Thousands of children who live in Mexico cross the border each day to attend U.S. schools, reports the Houston Chronicle. Their parents think U.S. schools are superior.
In El Paso, the Mexico-to-United-States trek to school is so commonplace that border officials opened a special lane just for students at one of the crossings this month. More than 1,200 passed through that lane from Mexico on a recent morning.
. . . there has been some grumbling about spending U.S. tax dollars to educate students living in Mexico, especially this spring as the city’s biggest school district prepares for a bond election. The El Paso Independent School District, which expects to take in 10,000 new students in the next five to eight years, will ask voters next month for permission to borrow $230 million for new schools.

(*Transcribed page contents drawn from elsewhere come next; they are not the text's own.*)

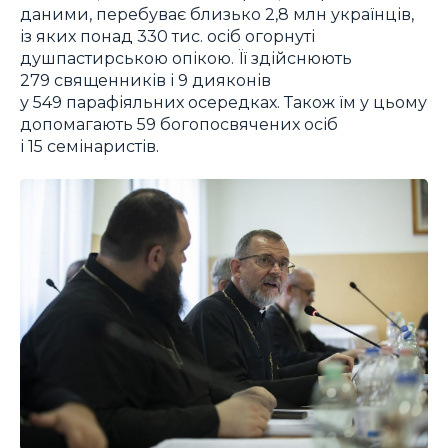
даними, перебуває близько 2,8 млн українців,
із яких понад 330 тис. осіб огорнуті
душпастирською опікою. Її здійснюють
279 священників і 9 дияконів
у 549 парафіяльних осередках. Також їм у цьому
допомагають 59 богопосвячених осіб
і 15 семінаристів.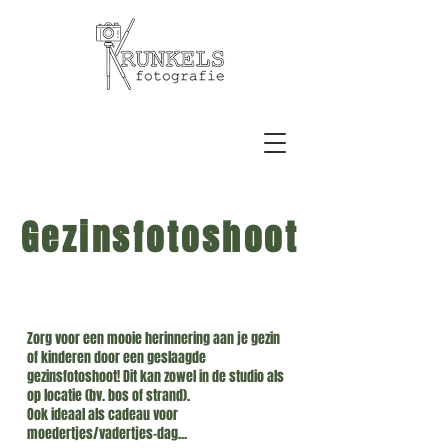
Gezinsfotoshoot
Zorg voor een mooie herinnering aan je gezin
of kinderen door een geslaagde
gezinsfotoshoot! Dit kan zowel in de studio als
op locatie (bv. bos of strand).
Ook ideaal als cadeau voor
moedertjes/vadertjes-dag...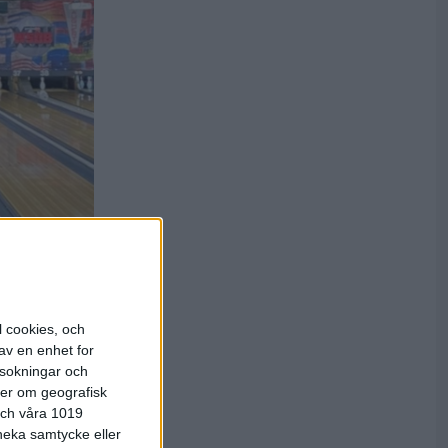
all
p
l cookies, och
av en enhet for
rsokningar och
esper
ter om geografisk
blev tvåa
 och våra 1019
 neka samtycke eller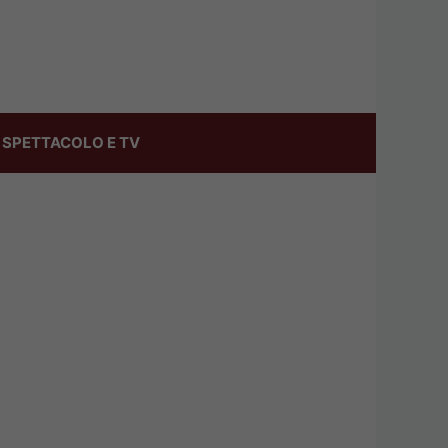
SPETTACOLO E TV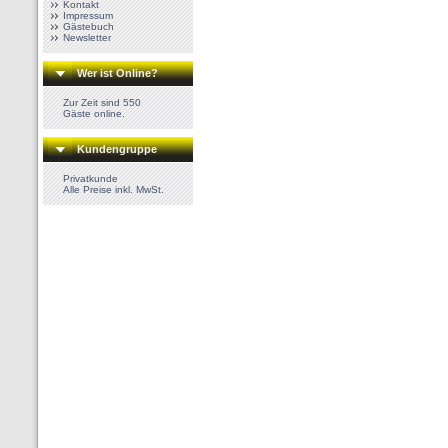
Kontakt
Impressum
Gästebuch
Newsletter
Wer ist Online?
Zur Zeit sind 550
Gäste online.
Kundengruppe
Privatkunde
Alle Preise inkl. MwSt.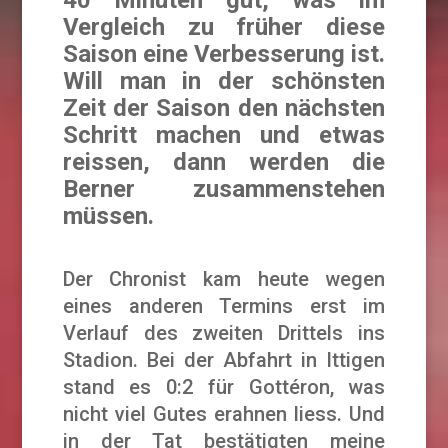
Vergleich zu früher diese
Saison eine Verbesserung ist.
Will man in der schönsten
Zeit der Saison den nächsten
Schritt machen und etwas
reissen, dann werden die
Berner zusammenstehen
müssen.
Der Chronist kam heute wegen
eines anderen Termins erst im
Verlauf des zweiten Drittels ins
Stadion. Bei der Abfahrt in Ittigen
stand es 0:2 für Gottéron, was
nicht viel Gutes erahnen liess. Und
in der Tat bestätigten meine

Some border-crossing students are U.S.-born citizens, but schools can’t exclude students who are in the U.S. illegally, the Supreme Court ruled in 1982. Students must produce proof of residency in the district, such as a utility bill or a lease. Often they have a family member on the U.S. side with whom they claim to live.
Some Texas border districts are trying to crack down on out-of-district students, reports the Chronicle. On the other hand, across the state line from El Paso in Columbus, New Mexico, “school officials for years have sent buses to the border checkpoint to pick up students.” That makes no sense to me.
A friend of mine grew up in a Mexican border town in the ’40s and ’50s. He walked across the border every day to go to school on the U.S. side. But his family paid out-of-district tuition.